About

     

Dr. Elizabeth Dorman is an active member of MTNA, CAPMT, and the MTAC. Her students have gone on to study professionally at schools including the Peabody Conservatory of Music, NYU, and Stony Brook University and have performed in venues including Carnegie Hall, Merkin Hall, and the Baruch Performing Arts Center. She teaches piano, chamber music and musicianship at the Crowden Music Center in Berkeley, chamber music at California Music Preparatory Academy and privately at her studios in San Francisco and Albany, CA.  Previously, she has taught at Stony Brook University and the San Francisco Conservatory of Music Pre-College.  She has given masterclasses at Icicle Creek Music Center, Pacific Lutheran University, Stony Brook University, the San Francisco Conservatory of Music and others, and she currently serves on the board of the Ross McKee Foundation.


     Praised by Joshua Kosman of the San Francisco Chronicle for her “crisp, brightly finished” playing and her “elegance and verve,” pianist Elizabeth Dorman received the 2017 Father Merlet Award from Pro Musicis and was a finalist in the 2018 Leipzig International Bach Competition.  Dr. Dorman freelances as a soloist and chamber musician and is based in Berkeley, CA.  She has appeared at international festivals including Tanglewood, Britt, Sarasota, Aspen, Toronto Summer Music, Icicle Creek, has twice been an Artist-in-Residence at the Banff Centre and her live solo performances have been nationally broadcast on NPR and public radio.  She has performed as soloist and chamber musician at important venues including the Kennedy Center, Davies Symphony Hall, Herbst Theater, Leipzig’s Hochschule für Musik "Felix Mendelssohn Bartholdy," and has performed with internationally recognized artists including Colin Carr, Jennifer Frautschi, Teddy Abrams, and Martin Chalifour.

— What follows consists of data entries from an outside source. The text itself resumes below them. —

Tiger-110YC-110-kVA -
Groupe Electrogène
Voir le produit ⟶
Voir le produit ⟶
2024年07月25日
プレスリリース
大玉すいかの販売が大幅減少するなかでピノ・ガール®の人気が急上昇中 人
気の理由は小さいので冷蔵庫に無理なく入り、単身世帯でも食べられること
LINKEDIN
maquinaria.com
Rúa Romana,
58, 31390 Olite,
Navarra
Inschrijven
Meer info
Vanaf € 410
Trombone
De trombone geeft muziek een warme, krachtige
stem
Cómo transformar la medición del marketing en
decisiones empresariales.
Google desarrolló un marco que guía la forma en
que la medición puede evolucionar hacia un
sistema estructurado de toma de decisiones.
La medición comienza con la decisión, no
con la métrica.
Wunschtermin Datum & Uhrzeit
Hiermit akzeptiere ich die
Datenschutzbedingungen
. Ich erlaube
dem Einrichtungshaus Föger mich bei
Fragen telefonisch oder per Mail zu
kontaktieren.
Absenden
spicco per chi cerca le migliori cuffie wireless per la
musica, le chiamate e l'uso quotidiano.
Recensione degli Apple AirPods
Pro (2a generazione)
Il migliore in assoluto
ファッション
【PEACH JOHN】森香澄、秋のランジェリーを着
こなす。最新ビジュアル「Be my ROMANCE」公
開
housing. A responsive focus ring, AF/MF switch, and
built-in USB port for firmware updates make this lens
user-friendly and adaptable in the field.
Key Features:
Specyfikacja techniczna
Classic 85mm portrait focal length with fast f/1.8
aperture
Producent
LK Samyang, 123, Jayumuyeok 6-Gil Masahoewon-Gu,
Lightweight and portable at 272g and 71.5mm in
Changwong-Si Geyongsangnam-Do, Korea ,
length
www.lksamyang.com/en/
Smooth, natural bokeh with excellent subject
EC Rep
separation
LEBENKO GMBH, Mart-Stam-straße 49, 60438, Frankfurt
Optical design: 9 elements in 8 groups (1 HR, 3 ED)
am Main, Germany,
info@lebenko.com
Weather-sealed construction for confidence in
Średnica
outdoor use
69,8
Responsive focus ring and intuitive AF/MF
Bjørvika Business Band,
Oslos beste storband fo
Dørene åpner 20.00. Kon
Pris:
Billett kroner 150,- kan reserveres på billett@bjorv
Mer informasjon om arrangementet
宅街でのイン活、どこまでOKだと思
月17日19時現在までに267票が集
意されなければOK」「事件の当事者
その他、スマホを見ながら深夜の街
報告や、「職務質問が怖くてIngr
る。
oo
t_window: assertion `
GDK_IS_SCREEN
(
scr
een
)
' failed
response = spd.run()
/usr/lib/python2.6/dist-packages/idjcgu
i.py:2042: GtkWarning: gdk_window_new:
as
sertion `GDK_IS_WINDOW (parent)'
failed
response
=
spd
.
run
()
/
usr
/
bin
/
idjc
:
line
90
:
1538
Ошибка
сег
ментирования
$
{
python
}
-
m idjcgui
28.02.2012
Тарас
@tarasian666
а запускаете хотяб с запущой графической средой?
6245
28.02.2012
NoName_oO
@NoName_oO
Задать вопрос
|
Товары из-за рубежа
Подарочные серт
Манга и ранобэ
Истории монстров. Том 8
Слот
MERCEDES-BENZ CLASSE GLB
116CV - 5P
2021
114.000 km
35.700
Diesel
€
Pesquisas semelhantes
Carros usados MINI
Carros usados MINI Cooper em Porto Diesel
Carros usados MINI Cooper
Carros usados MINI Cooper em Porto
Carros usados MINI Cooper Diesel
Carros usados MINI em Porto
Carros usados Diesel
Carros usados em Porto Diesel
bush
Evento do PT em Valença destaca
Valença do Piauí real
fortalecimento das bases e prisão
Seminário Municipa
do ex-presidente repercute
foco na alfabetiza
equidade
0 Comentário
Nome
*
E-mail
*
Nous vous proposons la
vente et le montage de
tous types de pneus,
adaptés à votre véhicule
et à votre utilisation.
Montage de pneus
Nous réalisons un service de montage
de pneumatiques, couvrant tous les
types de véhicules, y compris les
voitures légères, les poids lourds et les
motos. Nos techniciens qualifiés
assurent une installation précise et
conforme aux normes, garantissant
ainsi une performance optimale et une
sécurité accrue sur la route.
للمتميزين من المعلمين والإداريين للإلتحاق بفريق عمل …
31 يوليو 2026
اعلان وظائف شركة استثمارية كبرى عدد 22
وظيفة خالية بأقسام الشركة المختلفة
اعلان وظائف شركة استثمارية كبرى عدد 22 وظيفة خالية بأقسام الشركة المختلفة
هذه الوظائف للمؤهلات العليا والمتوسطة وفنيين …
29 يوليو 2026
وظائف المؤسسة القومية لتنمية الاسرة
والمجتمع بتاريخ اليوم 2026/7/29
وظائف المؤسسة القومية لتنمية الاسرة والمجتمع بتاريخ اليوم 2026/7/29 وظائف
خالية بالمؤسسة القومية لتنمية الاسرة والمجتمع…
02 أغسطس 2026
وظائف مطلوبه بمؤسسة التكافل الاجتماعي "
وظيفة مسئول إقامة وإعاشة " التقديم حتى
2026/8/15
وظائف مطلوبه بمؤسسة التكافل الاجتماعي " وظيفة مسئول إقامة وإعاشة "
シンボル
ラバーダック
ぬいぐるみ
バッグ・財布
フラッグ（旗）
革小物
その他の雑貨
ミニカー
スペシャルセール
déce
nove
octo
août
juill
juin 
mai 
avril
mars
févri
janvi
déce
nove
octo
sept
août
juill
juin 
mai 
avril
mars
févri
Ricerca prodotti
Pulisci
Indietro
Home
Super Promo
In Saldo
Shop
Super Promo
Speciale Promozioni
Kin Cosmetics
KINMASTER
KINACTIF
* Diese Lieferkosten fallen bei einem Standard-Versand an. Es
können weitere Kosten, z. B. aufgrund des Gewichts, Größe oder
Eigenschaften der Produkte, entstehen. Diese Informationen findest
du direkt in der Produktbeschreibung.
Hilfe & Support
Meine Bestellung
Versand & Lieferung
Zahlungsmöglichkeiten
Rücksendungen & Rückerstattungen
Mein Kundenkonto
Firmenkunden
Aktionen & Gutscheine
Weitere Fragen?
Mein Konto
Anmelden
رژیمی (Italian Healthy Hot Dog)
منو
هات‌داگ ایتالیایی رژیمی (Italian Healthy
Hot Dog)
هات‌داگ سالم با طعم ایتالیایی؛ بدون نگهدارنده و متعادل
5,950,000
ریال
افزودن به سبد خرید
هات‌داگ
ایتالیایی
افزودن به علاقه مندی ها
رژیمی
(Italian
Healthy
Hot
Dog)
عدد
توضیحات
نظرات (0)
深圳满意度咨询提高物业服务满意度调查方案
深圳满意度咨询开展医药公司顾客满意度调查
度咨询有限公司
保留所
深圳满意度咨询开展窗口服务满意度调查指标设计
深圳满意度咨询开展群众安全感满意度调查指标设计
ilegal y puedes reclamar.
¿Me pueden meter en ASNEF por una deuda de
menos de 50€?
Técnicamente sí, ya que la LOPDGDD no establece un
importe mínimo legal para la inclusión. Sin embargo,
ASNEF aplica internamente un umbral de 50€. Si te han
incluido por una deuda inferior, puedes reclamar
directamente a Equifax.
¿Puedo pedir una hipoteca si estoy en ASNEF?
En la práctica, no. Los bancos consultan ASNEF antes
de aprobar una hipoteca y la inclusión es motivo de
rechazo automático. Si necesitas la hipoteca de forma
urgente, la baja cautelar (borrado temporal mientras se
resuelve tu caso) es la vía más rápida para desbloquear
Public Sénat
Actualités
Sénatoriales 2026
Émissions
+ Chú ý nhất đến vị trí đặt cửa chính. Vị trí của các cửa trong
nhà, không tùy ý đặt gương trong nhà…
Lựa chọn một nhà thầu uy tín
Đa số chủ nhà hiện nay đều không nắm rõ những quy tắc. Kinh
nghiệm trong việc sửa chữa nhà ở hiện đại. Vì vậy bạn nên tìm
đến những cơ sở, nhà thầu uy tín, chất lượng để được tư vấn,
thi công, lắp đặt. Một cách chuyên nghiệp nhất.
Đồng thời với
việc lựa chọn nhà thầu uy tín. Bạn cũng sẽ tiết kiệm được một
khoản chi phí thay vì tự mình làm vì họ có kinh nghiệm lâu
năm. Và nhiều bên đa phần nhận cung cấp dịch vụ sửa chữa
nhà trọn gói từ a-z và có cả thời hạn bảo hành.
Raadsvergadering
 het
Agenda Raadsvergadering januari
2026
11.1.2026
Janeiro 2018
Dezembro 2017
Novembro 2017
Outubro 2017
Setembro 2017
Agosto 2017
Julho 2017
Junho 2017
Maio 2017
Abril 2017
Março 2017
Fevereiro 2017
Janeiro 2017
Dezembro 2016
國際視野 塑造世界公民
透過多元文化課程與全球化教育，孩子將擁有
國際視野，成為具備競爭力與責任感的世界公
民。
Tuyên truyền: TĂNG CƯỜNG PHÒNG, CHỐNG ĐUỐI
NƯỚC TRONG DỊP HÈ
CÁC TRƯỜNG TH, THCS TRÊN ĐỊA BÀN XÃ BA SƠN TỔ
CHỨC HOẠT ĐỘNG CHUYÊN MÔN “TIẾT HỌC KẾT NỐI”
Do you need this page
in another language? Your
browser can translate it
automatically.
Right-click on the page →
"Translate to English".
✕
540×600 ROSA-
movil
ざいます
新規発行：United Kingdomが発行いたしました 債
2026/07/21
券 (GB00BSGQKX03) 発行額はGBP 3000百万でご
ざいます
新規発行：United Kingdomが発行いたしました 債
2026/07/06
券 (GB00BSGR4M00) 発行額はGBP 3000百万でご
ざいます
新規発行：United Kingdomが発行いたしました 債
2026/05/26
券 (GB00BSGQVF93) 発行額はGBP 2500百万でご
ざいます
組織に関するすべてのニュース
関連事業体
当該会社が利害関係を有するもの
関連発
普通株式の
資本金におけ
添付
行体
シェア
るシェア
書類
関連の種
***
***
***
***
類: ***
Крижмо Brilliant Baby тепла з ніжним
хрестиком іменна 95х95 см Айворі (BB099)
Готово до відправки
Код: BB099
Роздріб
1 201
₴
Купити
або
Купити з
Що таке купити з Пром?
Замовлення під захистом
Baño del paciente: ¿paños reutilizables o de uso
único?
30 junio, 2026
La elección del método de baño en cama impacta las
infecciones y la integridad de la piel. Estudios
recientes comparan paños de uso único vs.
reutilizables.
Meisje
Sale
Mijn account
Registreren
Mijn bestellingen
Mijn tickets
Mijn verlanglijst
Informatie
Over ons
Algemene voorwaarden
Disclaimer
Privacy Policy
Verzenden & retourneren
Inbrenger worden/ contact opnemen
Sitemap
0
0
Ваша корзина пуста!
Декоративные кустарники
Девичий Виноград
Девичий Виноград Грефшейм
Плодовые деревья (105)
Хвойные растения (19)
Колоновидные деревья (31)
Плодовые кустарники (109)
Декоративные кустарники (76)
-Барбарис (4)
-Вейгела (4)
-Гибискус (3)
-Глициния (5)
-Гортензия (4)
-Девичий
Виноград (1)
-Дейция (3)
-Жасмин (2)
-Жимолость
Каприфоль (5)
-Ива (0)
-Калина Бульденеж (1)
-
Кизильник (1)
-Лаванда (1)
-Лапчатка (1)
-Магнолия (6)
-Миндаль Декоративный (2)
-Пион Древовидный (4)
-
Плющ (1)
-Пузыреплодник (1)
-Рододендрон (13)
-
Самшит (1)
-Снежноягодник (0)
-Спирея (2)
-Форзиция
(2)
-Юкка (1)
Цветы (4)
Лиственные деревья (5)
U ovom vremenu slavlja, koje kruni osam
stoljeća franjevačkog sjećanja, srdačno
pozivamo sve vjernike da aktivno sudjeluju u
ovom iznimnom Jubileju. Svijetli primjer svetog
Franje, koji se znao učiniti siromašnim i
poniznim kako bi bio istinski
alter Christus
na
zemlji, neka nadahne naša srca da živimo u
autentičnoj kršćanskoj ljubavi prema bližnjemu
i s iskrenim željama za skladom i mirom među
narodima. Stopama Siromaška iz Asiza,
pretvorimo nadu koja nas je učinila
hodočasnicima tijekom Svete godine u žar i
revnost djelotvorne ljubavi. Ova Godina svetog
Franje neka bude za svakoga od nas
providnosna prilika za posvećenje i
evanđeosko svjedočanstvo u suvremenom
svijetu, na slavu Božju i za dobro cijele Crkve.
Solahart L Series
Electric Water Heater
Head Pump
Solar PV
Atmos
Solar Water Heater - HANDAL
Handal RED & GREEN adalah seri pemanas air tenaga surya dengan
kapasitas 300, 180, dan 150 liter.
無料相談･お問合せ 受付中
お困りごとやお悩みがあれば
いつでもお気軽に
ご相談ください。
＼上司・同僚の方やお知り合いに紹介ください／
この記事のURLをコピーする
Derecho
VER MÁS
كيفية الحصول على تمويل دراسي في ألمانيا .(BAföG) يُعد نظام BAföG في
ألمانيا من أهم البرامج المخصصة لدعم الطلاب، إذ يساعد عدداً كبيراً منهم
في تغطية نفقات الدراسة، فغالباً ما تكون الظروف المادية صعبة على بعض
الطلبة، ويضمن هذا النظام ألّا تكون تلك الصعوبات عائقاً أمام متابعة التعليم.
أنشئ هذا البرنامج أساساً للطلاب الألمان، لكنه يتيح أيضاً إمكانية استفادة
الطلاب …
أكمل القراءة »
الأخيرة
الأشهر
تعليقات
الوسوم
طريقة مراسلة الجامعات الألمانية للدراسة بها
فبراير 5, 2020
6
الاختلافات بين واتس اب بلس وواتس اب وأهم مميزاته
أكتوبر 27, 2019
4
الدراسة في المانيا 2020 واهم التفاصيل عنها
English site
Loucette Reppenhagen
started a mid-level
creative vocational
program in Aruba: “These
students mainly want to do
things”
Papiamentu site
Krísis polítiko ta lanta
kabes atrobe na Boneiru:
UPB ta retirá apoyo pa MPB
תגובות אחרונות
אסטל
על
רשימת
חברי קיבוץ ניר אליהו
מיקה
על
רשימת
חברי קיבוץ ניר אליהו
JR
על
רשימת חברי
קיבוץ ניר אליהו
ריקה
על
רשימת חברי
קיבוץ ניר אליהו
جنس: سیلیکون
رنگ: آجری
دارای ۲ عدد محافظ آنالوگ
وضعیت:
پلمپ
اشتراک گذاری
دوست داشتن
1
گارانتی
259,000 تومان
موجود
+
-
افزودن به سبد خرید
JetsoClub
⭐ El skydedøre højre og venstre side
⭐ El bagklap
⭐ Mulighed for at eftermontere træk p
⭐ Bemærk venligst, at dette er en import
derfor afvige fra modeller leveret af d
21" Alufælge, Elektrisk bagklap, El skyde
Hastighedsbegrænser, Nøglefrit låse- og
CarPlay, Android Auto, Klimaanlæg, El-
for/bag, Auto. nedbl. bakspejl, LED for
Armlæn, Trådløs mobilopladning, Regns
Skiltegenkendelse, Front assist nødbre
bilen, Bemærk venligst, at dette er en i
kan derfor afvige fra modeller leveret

     Dr. Dorman studied with Gilbert Kalish at Stony Brook University where she also developed and taught the Piano Pedagogy program while completing her D.M.A.  During her time at Stony Brook, she also served as Head Piano Teaching Assistant where her duties included teaching and managing the undergraduate piano program.  A native of San Francisco, CA, Dr. Dorman began her training with Paul Hersh at the San Francisco Conservatory of Music where she also studied double bass with Stephen Tramontozzi.  Important other mentors also include Robert Levin, Ian Swensen, the Emerson String Quartet, Christina Dahl, Wu Han, and Emanuel Ax.